● **Directions for this task**
Everything in the data below is left aside except the lines from the one containing "32: (264, 181, 18.70)" through the one containing "44: (814, 190, 17.90)"; repeat those exactly.

● **Records supplied**
=======
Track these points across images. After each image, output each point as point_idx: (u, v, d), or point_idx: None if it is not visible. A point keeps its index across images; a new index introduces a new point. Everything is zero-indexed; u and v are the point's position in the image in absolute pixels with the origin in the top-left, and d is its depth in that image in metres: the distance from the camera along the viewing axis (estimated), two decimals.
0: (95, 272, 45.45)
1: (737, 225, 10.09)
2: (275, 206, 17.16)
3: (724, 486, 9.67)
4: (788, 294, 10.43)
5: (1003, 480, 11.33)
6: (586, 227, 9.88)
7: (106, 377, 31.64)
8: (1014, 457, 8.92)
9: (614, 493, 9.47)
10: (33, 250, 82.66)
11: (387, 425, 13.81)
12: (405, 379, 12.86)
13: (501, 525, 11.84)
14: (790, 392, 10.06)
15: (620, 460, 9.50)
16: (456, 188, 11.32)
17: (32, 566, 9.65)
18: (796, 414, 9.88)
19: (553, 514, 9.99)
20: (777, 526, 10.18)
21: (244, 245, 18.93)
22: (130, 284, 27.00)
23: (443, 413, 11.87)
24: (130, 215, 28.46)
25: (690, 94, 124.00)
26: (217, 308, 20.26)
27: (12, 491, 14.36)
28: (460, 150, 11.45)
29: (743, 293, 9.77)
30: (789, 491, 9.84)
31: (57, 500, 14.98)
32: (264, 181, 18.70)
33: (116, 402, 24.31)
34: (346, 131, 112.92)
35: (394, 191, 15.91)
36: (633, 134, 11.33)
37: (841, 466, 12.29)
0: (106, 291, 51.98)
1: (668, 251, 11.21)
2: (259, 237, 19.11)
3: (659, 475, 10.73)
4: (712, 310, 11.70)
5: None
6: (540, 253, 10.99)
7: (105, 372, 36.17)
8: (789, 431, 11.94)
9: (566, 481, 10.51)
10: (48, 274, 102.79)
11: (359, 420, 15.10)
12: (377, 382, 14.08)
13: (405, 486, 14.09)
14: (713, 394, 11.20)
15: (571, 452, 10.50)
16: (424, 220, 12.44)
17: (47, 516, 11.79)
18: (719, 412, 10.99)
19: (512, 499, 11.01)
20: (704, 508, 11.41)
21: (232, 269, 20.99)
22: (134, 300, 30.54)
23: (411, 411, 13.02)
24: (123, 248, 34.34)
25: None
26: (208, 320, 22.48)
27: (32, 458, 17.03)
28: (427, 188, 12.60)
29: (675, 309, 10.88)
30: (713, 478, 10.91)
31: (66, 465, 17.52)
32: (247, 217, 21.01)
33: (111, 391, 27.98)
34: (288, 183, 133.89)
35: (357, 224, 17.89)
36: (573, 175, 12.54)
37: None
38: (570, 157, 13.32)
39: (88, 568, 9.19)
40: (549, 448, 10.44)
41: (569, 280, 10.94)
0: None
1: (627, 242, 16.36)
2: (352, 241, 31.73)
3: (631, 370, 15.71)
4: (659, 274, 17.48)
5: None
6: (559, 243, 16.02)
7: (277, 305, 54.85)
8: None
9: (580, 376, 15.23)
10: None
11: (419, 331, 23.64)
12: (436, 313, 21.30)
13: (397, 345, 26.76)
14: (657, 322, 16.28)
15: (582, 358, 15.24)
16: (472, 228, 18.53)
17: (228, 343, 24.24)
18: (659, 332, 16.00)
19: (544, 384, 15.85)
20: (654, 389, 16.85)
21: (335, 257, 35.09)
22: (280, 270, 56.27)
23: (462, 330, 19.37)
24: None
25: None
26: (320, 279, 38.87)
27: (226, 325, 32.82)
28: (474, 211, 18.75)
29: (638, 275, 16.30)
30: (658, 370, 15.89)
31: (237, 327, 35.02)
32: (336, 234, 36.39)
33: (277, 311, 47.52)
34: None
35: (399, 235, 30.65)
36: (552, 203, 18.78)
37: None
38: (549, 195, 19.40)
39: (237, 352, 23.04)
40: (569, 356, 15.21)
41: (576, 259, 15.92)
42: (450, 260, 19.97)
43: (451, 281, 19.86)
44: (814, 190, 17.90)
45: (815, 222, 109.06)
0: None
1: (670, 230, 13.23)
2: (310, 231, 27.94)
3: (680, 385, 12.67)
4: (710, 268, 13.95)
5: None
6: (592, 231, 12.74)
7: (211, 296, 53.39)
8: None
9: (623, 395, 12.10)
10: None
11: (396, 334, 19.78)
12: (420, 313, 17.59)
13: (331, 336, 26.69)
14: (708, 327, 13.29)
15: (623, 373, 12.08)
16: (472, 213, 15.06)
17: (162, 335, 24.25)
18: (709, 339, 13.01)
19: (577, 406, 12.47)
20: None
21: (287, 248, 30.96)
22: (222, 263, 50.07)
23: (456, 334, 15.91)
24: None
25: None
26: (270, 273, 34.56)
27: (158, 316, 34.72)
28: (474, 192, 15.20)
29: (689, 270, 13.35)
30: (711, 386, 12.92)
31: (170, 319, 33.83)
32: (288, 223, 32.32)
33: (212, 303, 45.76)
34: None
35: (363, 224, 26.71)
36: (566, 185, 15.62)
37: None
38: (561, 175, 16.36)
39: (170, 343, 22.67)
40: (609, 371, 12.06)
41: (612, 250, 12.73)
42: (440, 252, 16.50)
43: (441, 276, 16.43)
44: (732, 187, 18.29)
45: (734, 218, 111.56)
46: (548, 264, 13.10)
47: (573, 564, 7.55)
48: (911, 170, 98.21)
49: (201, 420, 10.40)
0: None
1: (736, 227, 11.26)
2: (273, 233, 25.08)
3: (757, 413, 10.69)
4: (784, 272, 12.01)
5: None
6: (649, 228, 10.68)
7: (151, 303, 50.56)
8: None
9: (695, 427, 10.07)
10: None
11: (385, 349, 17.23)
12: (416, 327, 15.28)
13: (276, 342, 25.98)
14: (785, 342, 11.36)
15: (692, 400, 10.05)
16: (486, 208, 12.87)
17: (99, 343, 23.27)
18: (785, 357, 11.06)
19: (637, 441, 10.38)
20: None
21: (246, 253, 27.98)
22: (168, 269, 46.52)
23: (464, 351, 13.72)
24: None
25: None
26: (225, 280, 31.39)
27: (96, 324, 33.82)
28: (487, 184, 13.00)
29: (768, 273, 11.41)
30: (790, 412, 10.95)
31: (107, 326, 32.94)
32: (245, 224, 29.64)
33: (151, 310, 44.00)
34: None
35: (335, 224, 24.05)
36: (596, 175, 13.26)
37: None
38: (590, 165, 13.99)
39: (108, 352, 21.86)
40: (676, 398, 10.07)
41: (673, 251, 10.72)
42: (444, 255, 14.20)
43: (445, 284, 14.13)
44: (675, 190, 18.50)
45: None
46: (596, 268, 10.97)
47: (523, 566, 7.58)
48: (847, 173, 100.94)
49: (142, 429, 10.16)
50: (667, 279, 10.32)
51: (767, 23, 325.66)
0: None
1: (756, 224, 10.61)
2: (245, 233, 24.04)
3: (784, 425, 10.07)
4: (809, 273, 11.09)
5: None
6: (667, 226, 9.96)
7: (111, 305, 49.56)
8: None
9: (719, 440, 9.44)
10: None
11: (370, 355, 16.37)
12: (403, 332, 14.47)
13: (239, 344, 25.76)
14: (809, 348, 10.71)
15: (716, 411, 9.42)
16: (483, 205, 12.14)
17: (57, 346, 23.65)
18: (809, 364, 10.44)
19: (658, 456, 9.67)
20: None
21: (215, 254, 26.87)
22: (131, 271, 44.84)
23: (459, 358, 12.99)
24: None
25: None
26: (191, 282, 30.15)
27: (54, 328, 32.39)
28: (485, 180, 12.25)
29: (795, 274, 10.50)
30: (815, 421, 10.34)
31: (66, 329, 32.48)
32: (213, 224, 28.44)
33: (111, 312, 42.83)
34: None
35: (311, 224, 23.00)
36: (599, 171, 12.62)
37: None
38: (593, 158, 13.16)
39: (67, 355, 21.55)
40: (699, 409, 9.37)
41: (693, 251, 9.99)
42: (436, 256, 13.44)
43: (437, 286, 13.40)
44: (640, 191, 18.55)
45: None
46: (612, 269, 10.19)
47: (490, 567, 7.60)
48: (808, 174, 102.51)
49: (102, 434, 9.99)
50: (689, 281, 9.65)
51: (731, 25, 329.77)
=======
● **Expected answer**
32: (264, 181, 18.70)
33: (116, 402, 24.31)
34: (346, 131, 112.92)
35: (394, 191, 15.91)
36: (633, 134, 11.33)
37: (841, 466, 12.29)
0: (106, 291, 51.98)
1: (668, 251, 11.21)
2: (259, 237, 19.11)
3: (659, 475, 10.73)
4: (712, 310, 11.70)
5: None
6: (540, 253, 10.99)
7: (105, 372, 36.17)
8: (789, 431, 11.94)
9: (566, 481, 10.51)
10: (48, 274, 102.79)
11: (359, 420, 15.10)
12: (377, 382, 14.08)
13: (405, 486, 14.09)
14: (713, 394, 11.20)
15: (571, 452, 10.50)
16: (424, 220, 12.44)
17: (47, 516, 11.79)
18: (719, 412, 10.99)
19: (512, 499, 11.01)
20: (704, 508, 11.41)
21: (232, 269, 20.99)
22: (134, 300, 30.54)
23: (411, 411, 13.02)
24: (123, 248, 34.34)
25: None
26: (208, 320, 22.48)
27: (32, 458, 17.03)
28: (427, 188, 12.60)
29: (675, 309, 10.88)
30: (713, 478, 10.91)
31: (66, 465, 17.52)
32: (247, 217, 21.01)
33: (111, 391, 27.98)
34: (288, 183, 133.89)
35: (357, 224, 17.89)
36: (573, 175, 12.54)
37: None
38: (570, 157, 13.32)
39: (88, 568, 9.19)
40: (549, 448, 10.44)
41: (569, 280, 10.94)
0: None
1: (627, 242, 16.36)
2: (352, 241, 31.73)
3: (631, 370, 15.71)
4: (659, 274, 17.48)
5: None
6: (559, 243, 16.02)
7: (277, 305, 54.85)
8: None
9: (580, 376, 15.23)
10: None
11: (419, 331, 23.64)
12: (436, 313, 21.30)
13: (397, 345, 26.76)
14: (657, 322, 16.28)
15: (582, 358, 15.24)
16: (472, 228, 18.53)
17: (228, 343, 24.24)
18: (659, 332, 16.00)
19: (544, 384, 15.85)
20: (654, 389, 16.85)
21: (335, 257, 35.09)
22: (280, 270, 56.27)
23: (462, 330, 19.37)
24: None
25: None
26: (320, 279, 38.87)
27: (226, 325, 32.82)
28: (474, 211, 18.75)
29: (638, 275, 16.30)
30: (658, 370, 15.89)
31: (237, 327, 35.02)
32: (336, 234, 36.39)
33: (277, 311, 47.52)
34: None
35: (399, 235, 30.65)
36: (552, 203, 18.78)
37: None
38: (549, 195, 19.40)
39: (237, 352, 23.04)
40: (569, 356, 15.21)
41: (576, 259, 15.92)
42: (450, 260, 19.97)
43: (451, 281, 19.86)
44: (814, 190, 17.90)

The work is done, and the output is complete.